> [Document segment]:
There is no separately-designated standing audit committee as the Company’s Board of Directors acts as the Company’s audit committee.  The Board of Directors does not have an independent “financial expert” because it does not believe the scope of the Company’s activities to date has justified the expenses involved in obtaining such a financial expert.  In addition, the Company’s Common Stock is not listed on a national exchange and the Company is not subject to the special corporate governance requirements of any such exchange.

Nominating Committee
 
The Company does not currently have a standing nominating committee and the Company’s entire Board of Directors performs the functions that would customarily be performed by a nominating committee.  The Board of Directors does not believe a separate nominating committee is required at this time due to the size and scope of the Company’s business operations and the limited resources of the Company.

> [Exercise tasks]:
**A)** In the corporate governance text, translate this sentence into Spanish: "The Board of Directors does not believe a separate nominating committee is required at this time due to the size and scope of the Company’s business operations and the limited resources of the Company."
**B)** Using the corporate governance text, list every reason it gives for why the Board of Directors does not think a separate nominating committee is needed at this time.

> [Dataset excerpts]:
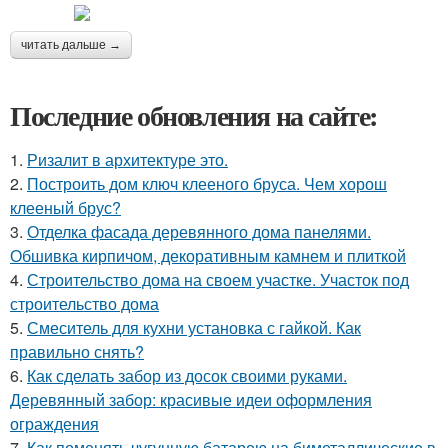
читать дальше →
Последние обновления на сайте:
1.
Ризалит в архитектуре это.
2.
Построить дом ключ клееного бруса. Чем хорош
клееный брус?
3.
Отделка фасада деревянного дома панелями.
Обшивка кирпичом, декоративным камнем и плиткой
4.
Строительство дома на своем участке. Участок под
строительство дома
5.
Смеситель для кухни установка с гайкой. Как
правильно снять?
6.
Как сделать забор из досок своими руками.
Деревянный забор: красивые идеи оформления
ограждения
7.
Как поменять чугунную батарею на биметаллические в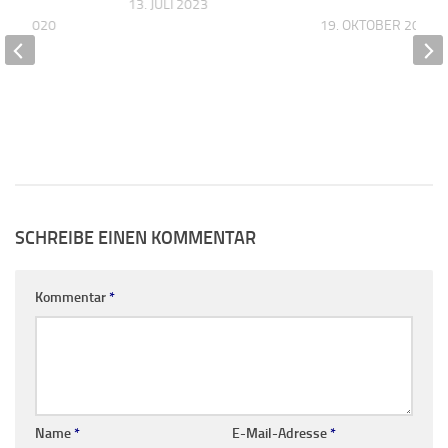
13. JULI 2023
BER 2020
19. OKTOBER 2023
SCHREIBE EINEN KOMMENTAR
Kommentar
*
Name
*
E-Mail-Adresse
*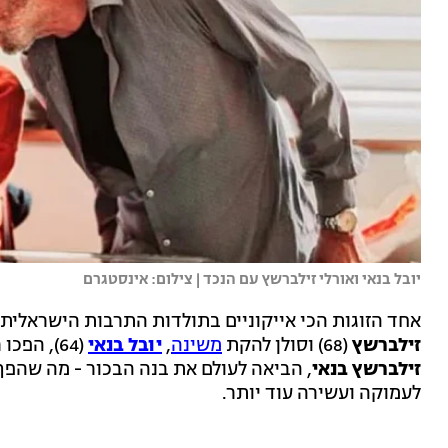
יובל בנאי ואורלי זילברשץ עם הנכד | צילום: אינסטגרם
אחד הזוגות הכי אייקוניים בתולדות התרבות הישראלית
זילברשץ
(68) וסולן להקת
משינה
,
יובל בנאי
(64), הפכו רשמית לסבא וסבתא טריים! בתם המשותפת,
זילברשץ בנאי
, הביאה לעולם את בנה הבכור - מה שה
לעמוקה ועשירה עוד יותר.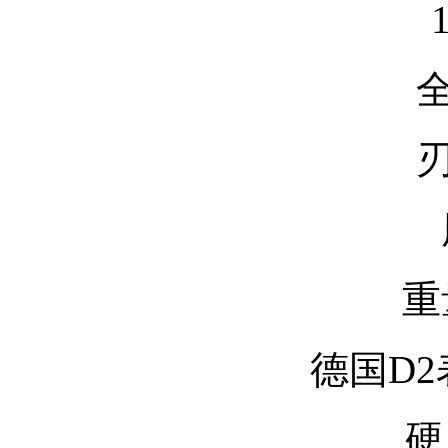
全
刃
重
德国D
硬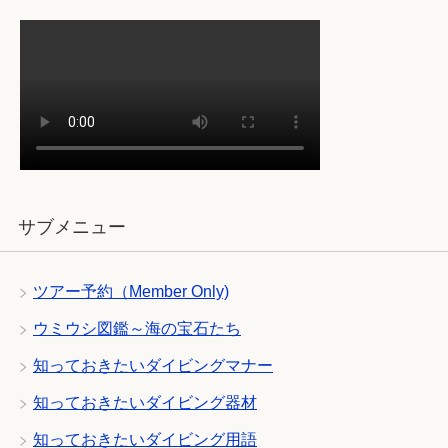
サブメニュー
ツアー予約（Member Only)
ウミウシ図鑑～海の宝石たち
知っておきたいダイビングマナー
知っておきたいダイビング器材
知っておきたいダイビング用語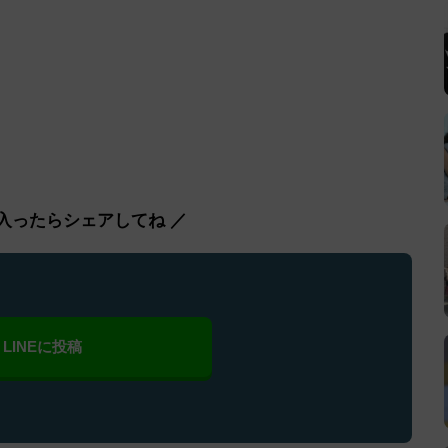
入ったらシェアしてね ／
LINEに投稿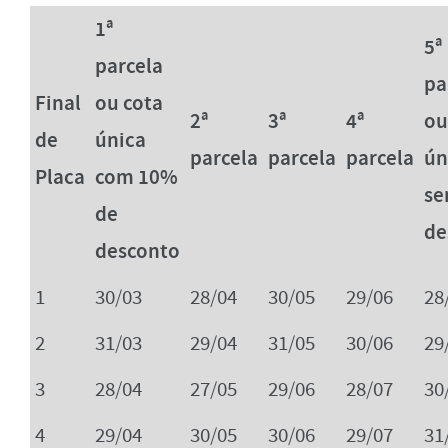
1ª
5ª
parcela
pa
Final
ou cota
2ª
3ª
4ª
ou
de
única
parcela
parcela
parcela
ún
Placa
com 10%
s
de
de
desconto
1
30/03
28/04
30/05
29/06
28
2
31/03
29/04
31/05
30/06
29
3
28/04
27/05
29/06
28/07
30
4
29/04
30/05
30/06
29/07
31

---

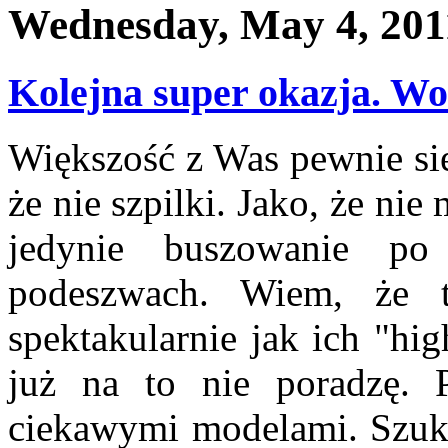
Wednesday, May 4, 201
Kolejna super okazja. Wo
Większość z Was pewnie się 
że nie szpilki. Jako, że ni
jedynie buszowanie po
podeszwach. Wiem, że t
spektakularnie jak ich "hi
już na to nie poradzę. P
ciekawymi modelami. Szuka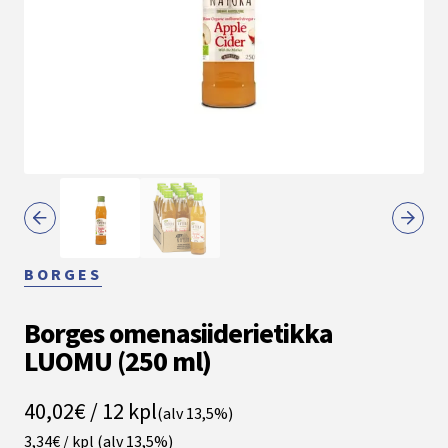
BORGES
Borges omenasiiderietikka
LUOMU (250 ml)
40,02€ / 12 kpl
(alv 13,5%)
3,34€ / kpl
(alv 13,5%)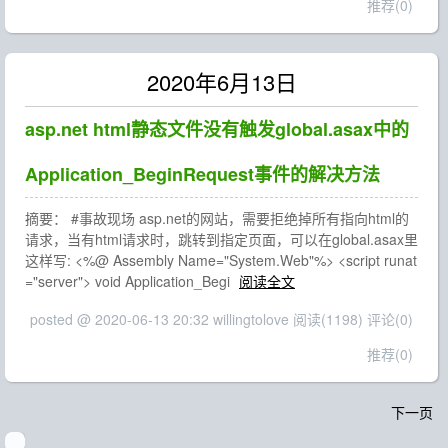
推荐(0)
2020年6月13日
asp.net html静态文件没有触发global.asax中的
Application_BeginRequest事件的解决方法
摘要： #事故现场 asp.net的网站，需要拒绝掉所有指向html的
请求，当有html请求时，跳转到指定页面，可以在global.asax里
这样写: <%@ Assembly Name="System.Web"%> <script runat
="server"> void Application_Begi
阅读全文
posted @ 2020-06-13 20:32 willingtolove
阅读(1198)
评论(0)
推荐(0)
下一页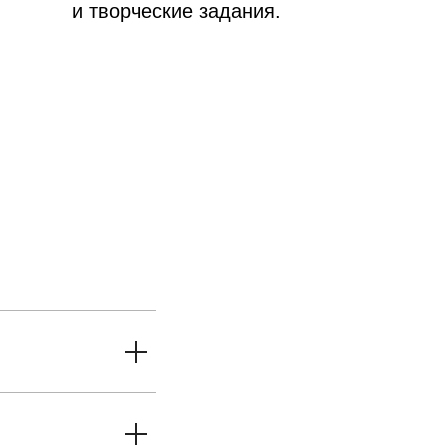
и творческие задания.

> [Replies]:
**A)** La Junta Directiva no considera que se requiera un comité de nominaciones separado en este momento debido al tamaño y al alcance de las operaciones comerciales de la Compañía y a los recursos limitados de la Compañía.

**B)**
- The size of the Company’s business operations
- The scope of the Company’s business operations
- The limited resources of the Company